**EXCERPT TO READ:**
- Opening Delimiter -

2014-07-18 Thread Rainer Jung

Hi Chris,

late answer but at least an answer. See below.

On 17.06.2014 16:43, Christopher Schultz wrote:

-BEGIN PGP SIGNED MESSAGE-
Hash: SHA256

All,

I've been using sticky sessions with mod_jk and I can see that there
is a bit of a problem when attempting to take a backend Tomcat server
out of load-balanced rotation: a user who never (or rarely) restarts
their web browser will keep the same JSESSIONID cookie forever and
therefore end up with the same backend server whether it has been
disabled or not.

Quick series of events:

1. User visits load-balancer and gets a randomly-assigned backend
server/route. We'll call this route X. The JSESSIONID cookie set by
the backend server is therefore foo.X.

2. User's requests are routed by mod_jk to route X.

3. Route X is disabled using mod_jk's status worker

4. User's session on server X expires.

[Technically, 3 and 4 can happen in either order]

5. User makes a new request to the load-balancer, and mod_jk sees the
JSESSIONID cookie still set to foo.X. mod_jk sends the request to
route X which allows the user to login, etc.

- Closing Delimiter -

**WORK TO COMPLETE:** Reproduce part of the mod_jk sticky sessions message word for word, beginning at the words "1. User visits" and stopping after the words "is therefore foo.X.".

**THE DATA:**
- Opening Delimiter -

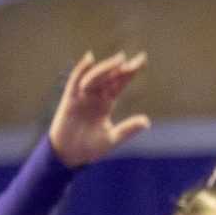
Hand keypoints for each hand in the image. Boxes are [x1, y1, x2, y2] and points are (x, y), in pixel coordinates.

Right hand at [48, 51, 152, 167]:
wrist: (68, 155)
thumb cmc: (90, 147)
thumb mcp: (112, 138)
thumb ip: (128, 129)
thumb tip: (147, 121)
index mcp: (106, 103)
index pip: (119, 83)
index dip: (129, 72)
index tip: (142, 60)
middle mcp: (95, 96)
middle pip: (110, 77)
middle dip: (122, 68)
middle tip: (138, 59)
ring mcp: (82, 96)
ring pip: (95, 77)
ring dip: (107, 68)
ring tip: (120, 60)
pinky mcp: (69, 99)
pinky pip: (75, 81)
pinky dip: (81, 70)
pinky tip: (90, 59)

- Closing Delimiter -

**REPLY:**
1. User visits load-balancer and gets a randomly-assigned backend
server/route. We'll call this route X. The JSESSIONID cookie set by
the backend server is therefore foo.X.